温かい湯船に浸かりながら元の世界を思い浮かべた。

俺がいなくなって多少なりとも騒ぎになっているだろうか。はたまた何も変わらず平常運転で進んでいるのか。

横川はどうしてるだろう。他の誰かとコンビを組んだのかな。

解決出来ない物思いに耽っていると、家の入口からゲオの勇ましくも優しい声が聴こえてきた。


「湯加減はどうだ?」

「ん、ああ。丁度いいよ」

「そのままでいい、少し話をしようではないか」

「話?いいよ」


姿が見えず、声も反響し聴こえづらいが構わず許可した。


「お前は元の世界で何をしていたのだ?」

「何を?うーん、言って分かるのかな。お笑い芸人だよ。人を笑わせるのが仕事」

「お笑い…芸人?そうか、きっと楽しい役割なのだな」

「うーん、辛いことの方が多いかもな」


俺は以前行われたお笑いコンクールで会場を凍りつかせた漫才を思い浮かべた。

しかし、何が悪かったんだろうな。起承転結した内容に、締めの大ツッコミ。何も問題はなかったと思うんだが。

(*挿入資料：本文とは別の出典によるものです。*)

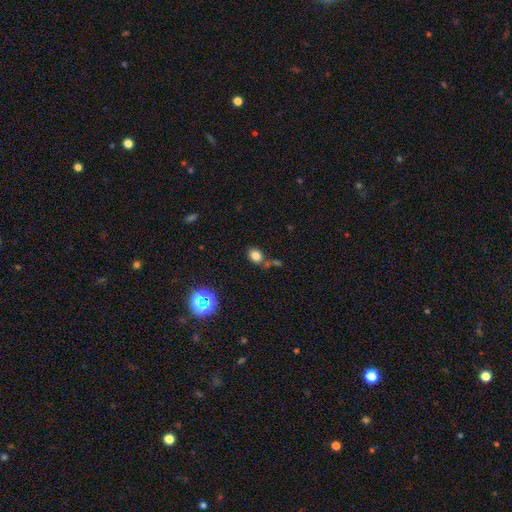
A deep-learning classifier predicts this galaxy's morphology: The model was most divided on "how rounded": in between: 53%, round: 46%, cigar-shaped: 1%. More confident: smooth or featured — smooth (77%); merging — none (66%).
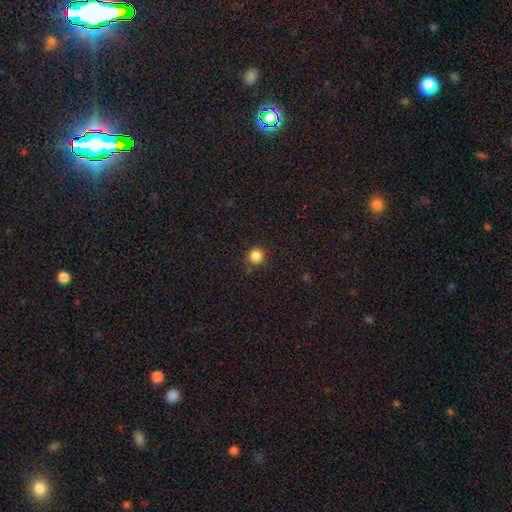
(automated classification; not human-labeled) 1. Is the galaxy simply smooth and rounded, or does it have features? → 85% smooth, 12% star or artifact, 3% featured or disk.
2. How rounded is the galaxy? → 94% round, 5% in between, 1% cigar-shaped.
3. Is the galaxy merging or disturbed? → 84% none, 12% minor disturbance, 3% major disturbance, 2% merger.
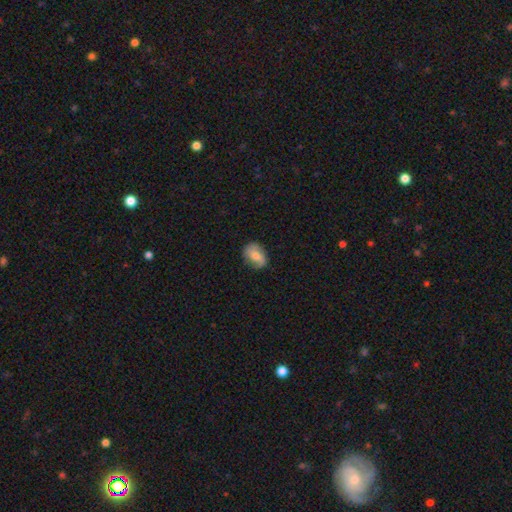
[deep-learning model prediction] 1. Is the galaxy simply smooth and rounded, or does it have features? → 54% smooth, 38% featured or disk, 8% star or artifact.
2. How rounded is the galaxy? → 71% in between, 28% round, 2% cigar-shaped.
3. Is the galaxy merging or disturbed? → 72% none, 22% minor disturbance, 6% major disturbance, 1% merger.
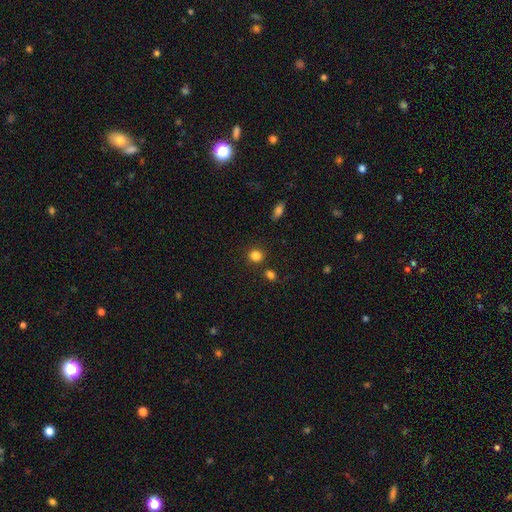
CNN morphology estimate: smooth 84%, star or artifact 12%, featured or disk 4%. Down the decision tree: how rounded — round (84%); merging — none (82%).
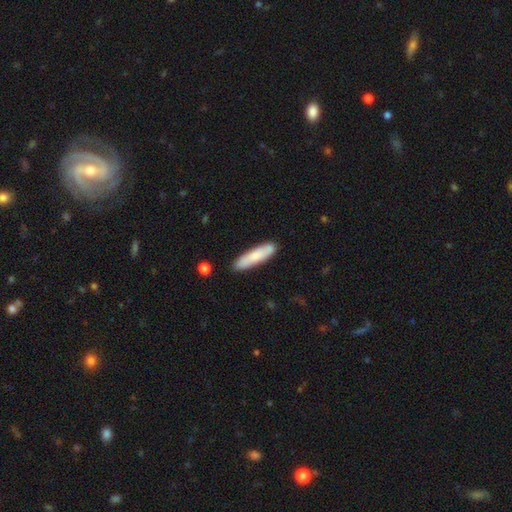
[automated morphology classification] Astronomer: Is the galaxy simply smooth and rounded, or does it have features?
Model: smooth — 73%.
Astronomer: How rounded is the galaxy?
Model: cigar-shaped — 77%.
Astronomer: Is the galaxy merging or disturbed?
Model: none — 84%.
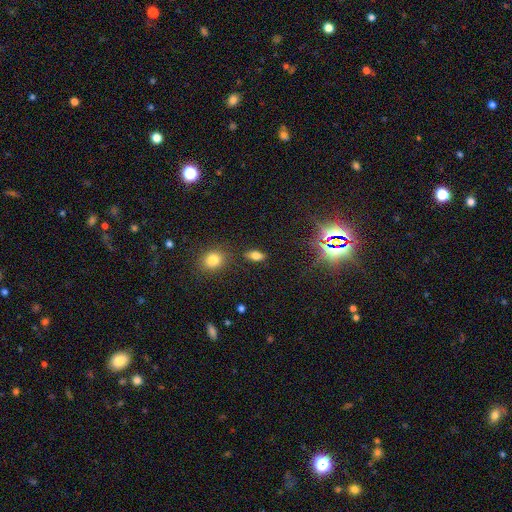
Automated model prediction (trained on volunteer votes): Q: Smooth or featured?
A: smooth (71%); runner-up: star or artifact (16%)
Q: How rounded?
A: in between (84%); runner-up: cigar-shaped (9%)
Q: Merging?
A: none (85%); runner-up: minor disturbance (9%)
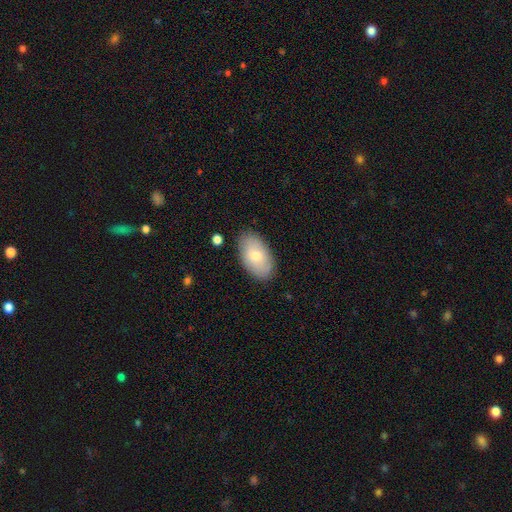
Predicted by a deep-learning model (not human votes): A smooth galaxy with no disk features (70%) that is in between round and cigar-shaped (94%).

Vote fractions:
- Smooth or featured? smooth: 70% / featured or disk: 23% / star or artifact: 7%
- How rounded? in between: 94% / round: 5% / cigar-shaped: 1%
- Merging? none: 84% / minor disturbance: 12% / major disturbance: 3% / merger: 2%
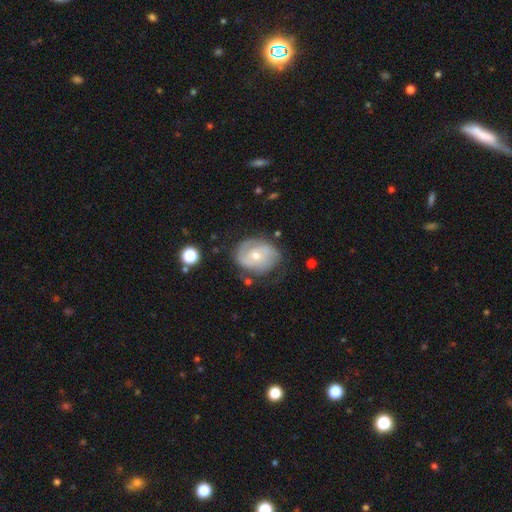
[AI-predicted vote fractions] A featured or disk galaxy (62%) with no bar (66%), spiral arms (77%) and a small central bulge (51%). Merging: none (63%).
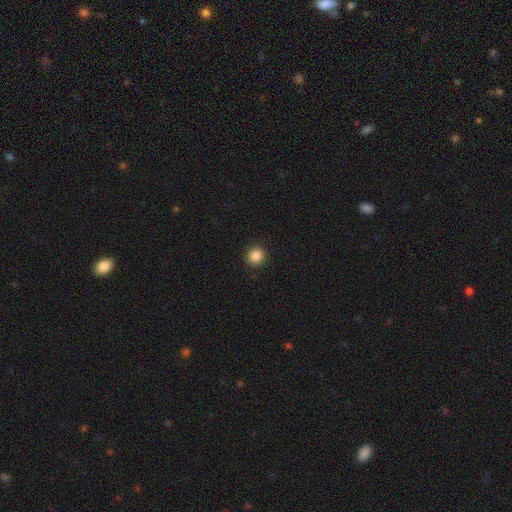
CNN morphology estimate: smooth-or-featured: smooth: 86% | star or artifact: 10% | featured or disk: 3%
  how-rounded: round: 94% | in between: 5% | cigar-shaped: 1%
  merging: none: 93% | minor disturbance: 5% | major disturbance: 2% | merger: 1%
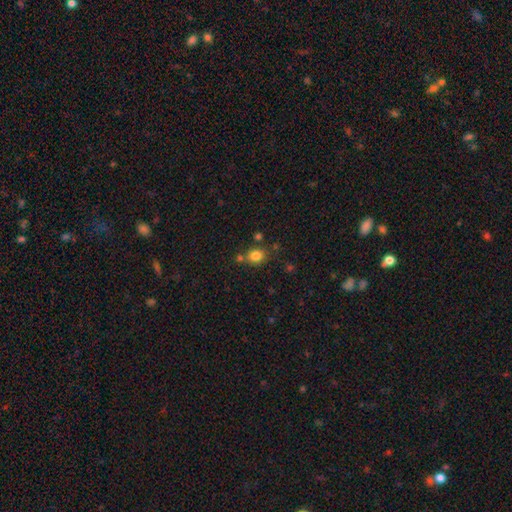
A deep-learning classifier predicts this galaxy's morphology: Smooth or featured?
  - smooth: 81% *
  - star or artifact: 12%
  - featured or disk: 6%
How rounded?
  - round: 62% *
  - in between: 37%
  - cigar-shaped: 1%
Merging?
  - none: 68% *
  - merger: 14%
  - minor disturbance: 13%
  - major disturbance: 4%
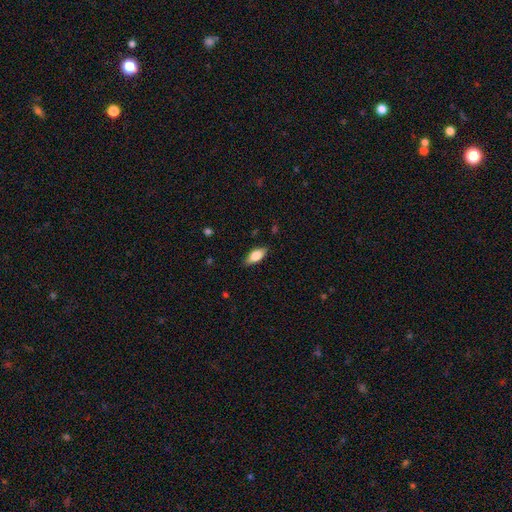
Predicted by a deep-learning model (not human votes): Q: Smooth or featured?
A: smooth (73%); runner-up: featured or disk (20%)
Q: How rounded?
A: in between (83%); runner-up: cigar-shaped (14%)
Q: Merging?
A: none (85%); runner-up: minor disturbance (12%)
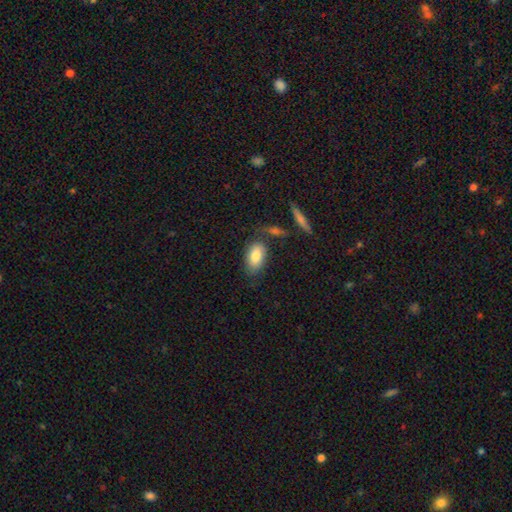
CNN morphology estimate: This is clearly a smooth galaxy (82%). How rounded: clearly in between (91%). Merging: likely none (71%).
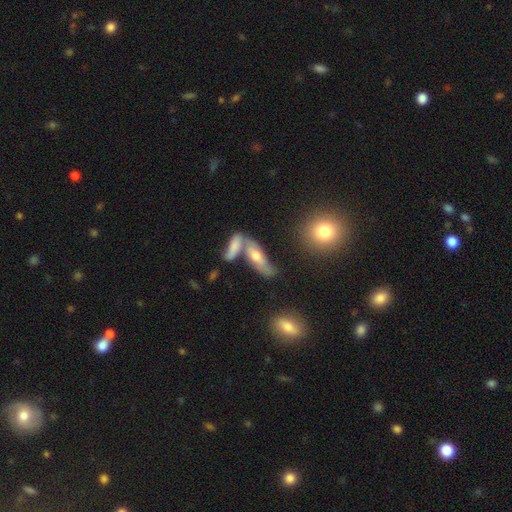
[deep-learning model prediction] This is possibly a featured or disk galaxy (55%). It is possibly viewed edge-on (55%). Merging: possibly none (51%).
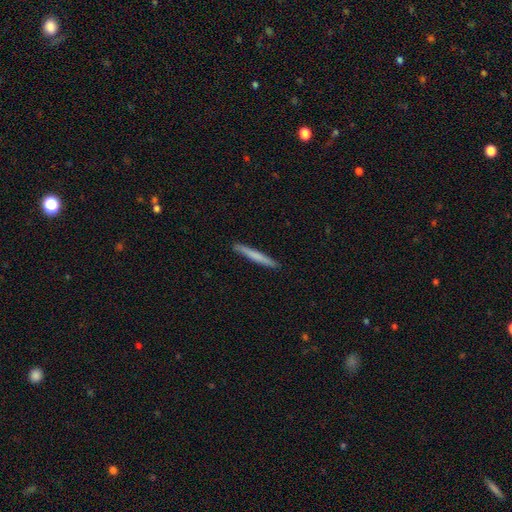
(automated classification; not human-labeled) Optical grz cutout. It shows a smooth galaxy with no disk features (68%) that is cigar-shaped (97%). Merging: none (92%).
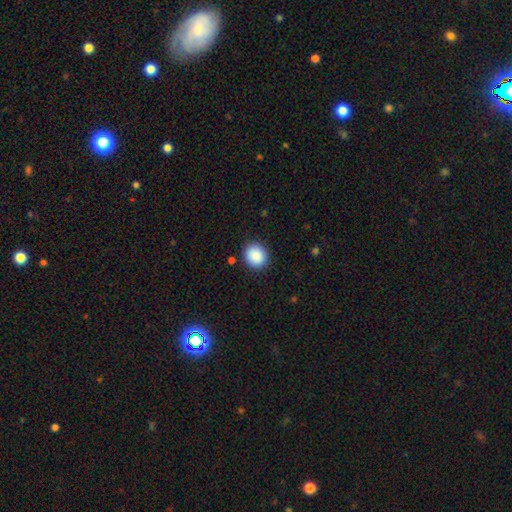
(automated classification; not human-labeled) Overall: smooth (88%). How rounded: round (81%). Merging: none (89%).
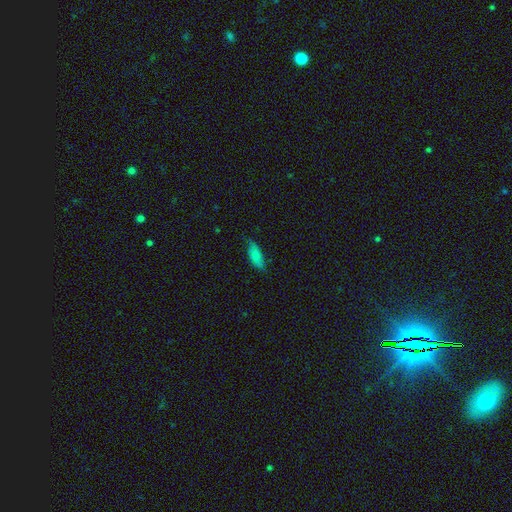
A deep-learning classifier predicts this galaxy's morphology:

柏餅じゃないんやから!って締めの表現が悪かったのか。有刺鉄線じゃないんやから!の方が良かったのかな。いずれにしろ後の祭り。コンクールも相方も去っちまった。

俺はこの世界で第二の人生、つまりやり直しをしているんじゃないだろうか。考えても分かる理屈ではないだろうが。


「ゲオはどうして山賊に?決められた道が嫌だって前に聞いたけど、別に山賊じゃなくても良かったんじゃない?やっぱりこの国が嫌いなの?」

「そうか、お前は知らないんだな。この国の街では女は住むことが出来ない決まりだ。15歳になったら隣国に移らなければならない。この大陸では常識だ」


へえ、そうなんだ。

少し前にこの件について誰かと噛み合わない会話をした記憶があるが…まあいいか。


「隣国に移れば結婚するまで戻ることは出来ない。それも女館と呼ばれる施設にだ。私の母もそこに住んでいるよ」


ふーん、女館か。

人妻の宝庫と解釈すれば、素晴らしい施設だな。夜な夜な国王が出入りしていると噂があってもおかしくない。羨ましいぞ、国王。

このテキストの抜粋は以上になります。